Enfin, la duchesse de Berry est une figure dont s’emparent les médias de l’époque. Nous sommes ici dans le cas de l’utilisation d’une célébrité à des fins de communication, sujet connu et débutant dans les années 1970 selon les marketeurs (Danglade, 2013) mais, en fait, bien plus ancien. Le principe est connu ailleurs, comme à Biarritz avec le couple impérial Napoléon III et Eugénie, mais Dieppe se caractérise par une utilisation très précoce du séjour d’une personnalité pour promouvoir le lieu touristique. Marie-Caroline de Bourbon n’est d’ailleurs pas dupe de son image publique: elle remet ainsi à la mairie de Dieppe son portrait peint par Dubois-Drahonet durant l’un de ses séjours.
Dieppe après la duchesse de Berry
Après les Trois Glorieuses (juillet 1830), un nouveau régime, la Monarchie de Juillet (1830-1848), est institué en France: les Orléans remplacent les Bourbons. La duchesse ne vient donc plus à Dieppe. Elle soulève une partie des régions françaises contre le nouveau régime en 1832 mais elle échoue. Elle est arrêtée et condamnée à l’exil à l’étranger, où elle meurt en 1870.
Les autorités locales de Dieppe s’inquiètent alors de l’avenir incertain de la station balnéaire (Taillandier, 2009), ce d’autant que le nouveau régime préfère d’autres lieux, comme Le Tréport et Trouville-sur-Mer. Des Bains populaires sont tout de même créés en 1834 par Colette Quenouille, pour attirer une nouvelle clientèle, moins fortunée, au grand dam des administrateurs des Bains Caroline qui tardent à débaptiser l’établissement malgré l’insistance municipale (Collectif, 2007: p. 4). La présence de la duchesse a donc eu un réel effet sur le développement socio-économique de Dieppe, même si elle n’a pas été à l’origine de l’activité balnéaire.
Mais cette confusion entre la réalité et la «légende» amène des erreurs d’interprétation dans l’histoire des bains de mer (par ex., Tréguer, 2003: p. 77, ou Hébert, 2014, entre autres; voir Vincent, 2018).

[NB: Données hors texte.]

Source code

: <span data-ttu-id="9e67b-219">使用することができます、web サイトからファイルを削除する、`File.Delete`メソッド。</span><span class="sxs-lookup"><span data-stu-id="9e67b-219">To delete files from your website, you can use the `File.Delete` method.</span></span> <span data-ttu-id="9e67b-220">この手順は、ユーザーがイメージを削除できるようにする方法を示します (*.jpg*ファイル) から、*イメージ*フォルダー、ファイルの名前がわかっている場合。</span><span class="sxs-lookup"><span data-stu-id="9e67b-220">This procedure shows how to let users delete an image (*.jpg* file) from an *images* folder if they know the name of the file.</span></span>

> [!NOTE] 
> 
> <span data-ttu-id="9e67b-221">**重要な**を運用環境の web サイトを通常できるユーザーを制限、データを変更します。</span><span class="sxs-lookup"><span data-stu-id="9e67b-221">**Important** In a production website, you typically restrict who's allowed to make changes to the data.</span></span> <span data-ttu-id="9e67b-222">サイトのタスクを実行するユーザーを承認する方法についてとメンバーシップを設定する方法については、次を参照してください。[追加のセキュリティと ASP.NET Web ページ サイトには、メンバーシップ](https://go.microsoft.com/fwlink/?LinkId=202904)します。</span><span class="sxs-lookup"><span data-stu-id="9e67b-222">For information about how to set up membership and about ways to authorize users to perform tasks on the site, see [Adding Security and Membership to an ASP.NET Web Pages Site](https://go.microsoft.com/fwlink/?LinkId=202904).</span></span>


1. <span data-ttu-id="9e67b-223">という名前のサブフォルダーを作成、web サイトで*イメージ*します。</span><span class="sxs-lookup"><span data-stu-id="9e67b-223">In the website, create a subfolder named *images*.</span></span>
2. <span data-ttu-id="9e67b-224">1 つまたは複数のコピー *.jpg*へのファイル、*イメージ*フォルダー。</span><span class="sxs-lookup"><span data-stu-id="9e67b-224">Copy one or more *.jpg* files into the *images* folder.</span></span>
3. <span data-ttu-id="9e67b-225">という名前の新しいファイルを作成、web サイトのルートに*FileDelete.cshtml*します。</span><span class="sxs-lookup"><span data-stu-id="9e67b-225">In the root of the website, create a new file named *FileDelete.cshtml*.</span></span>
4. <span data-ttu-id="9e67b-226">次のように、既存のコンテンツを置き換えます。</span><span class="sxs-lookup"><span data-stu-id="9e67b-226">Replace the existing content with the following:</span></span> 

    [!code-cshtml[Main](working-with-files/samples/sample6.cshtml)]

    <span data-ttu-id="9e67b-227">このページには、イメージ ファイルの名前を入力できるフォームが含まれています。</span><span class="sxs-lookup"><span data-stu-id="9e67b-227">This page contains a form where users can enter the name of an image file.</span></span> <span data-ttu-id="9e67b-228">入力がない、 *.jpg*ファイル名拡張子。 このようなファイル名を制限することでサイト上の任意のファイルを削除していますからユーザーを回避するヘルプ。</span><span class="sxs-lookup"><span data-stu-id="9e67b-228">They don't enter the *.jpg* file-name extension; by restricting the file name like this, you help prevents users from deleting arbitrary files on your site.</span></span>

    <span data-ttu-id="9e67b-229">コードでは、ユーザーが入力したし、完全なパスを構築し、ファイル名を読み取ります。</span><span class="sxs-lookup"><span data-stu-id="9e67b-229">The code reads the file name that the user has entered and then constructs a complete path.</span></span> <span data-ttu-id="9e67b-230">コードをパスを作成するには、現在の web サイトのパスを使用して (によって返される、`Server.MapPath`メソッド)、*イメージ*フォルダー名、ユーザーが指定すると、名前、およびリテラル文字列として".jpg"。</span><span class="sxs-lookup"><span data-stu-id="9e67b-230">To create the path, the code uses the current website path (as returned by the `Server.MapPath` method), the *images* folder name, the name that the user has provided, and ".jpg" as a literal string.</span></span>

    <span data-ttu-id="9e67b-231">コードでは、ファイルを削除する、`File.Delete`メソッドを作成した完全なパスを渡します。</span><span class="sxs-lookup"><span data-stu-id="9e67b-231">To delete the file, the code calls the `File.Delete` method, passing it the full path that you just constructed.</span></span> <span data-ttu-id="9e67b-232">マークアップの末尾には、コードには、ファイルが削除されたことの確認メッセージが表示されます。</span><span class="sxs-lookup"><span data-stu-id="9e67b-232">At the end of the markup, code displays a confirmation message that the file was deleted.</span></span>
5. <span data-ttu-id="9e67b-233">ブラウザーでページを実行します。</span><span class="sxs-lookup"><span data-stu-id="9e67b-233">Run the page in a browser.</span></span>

On doit semble-t-il plus précisément aux mémoires de Madame de Moigne cette légende du premier bain de mer pris en France par la duchesse (Bonneau, 1977: p. 13). Ainsi, certain(e)s auteur(e)s doivent décaler l’émergence des bains de mer en France pour coller à la légende: par exemple, les débuts de l’activité balnéaire en France se font véritablement vers 1860 pour Françoise Deherly (2020). Cette confusion permet à la ville de Dieppe de se prévaloir très tôt de la primauté historique de la villégiature balnéaire française.
Cette légende est également reprise par les acteurs touristiques régionaux jusqu’à nos jours, comme par exemple Seine-Maritime Tourisme sur leur site Internet en 2022.
Bibliographie
- Augeron Mickaël et Mahé Jean-Louis, 2012, Histoire de La Rochelle. La Crèche, Geste Éditions, 248 p.
- Bertho-Lavenir Catherine, 1999, La roue et le stylo: comment nous sommes devenus touristes. Paris, Odile Jacob, 438 p.
- Bonneau Michel, 1977, «Tourisme et villégiature balnéaire en France et en Belgique vers 1850», Hommes et Terres du Nord. p. 13-22, en ligne.
- Collectif, 2007, «Dieppe, stations balnéaires, 1822-2007», Quiquengrogne. n°43, juillet, 16 p.
- Danglade Jean-Philippe, 2013, Marketing et célébrités. Paris, Dunod, 208 p.
- Deherly Françoise, 2020, «Histoire des bains de mer», Le Blog Gallica. 13 juillet, en ligne.
- Hébert Didier, 2014, «Urbanisation de la Côte Fleurie. Principes, organisation et développement (1830-1914)», Histoire urbaine. n°41, p. 45-61, en ligne.
- Rogère Claude, 1973, Une thérapeutique d’autrefois: le traitement de la rage par les bains de mer à Dieppe. A compte d’auteur, 16 p.
- Taillandier Isabelle, 1990, La villégiature à Dieppe sous la Restauration : une pratique aristocratique. Éditions Bertout-Luneray, préface d’Alain Corbin, FeniXX, 150 p.
- Tréguer Yves, 2003, La thalassothérapie. Le Cavalier bleu, coll. «Idées reçues», 125 p.
- Vincent Johan, 2018, «L’origine des bains de mer. Décryptage du Magasin pittoresque de juillet 1857», Fonciers en débat. juillet, en ligne.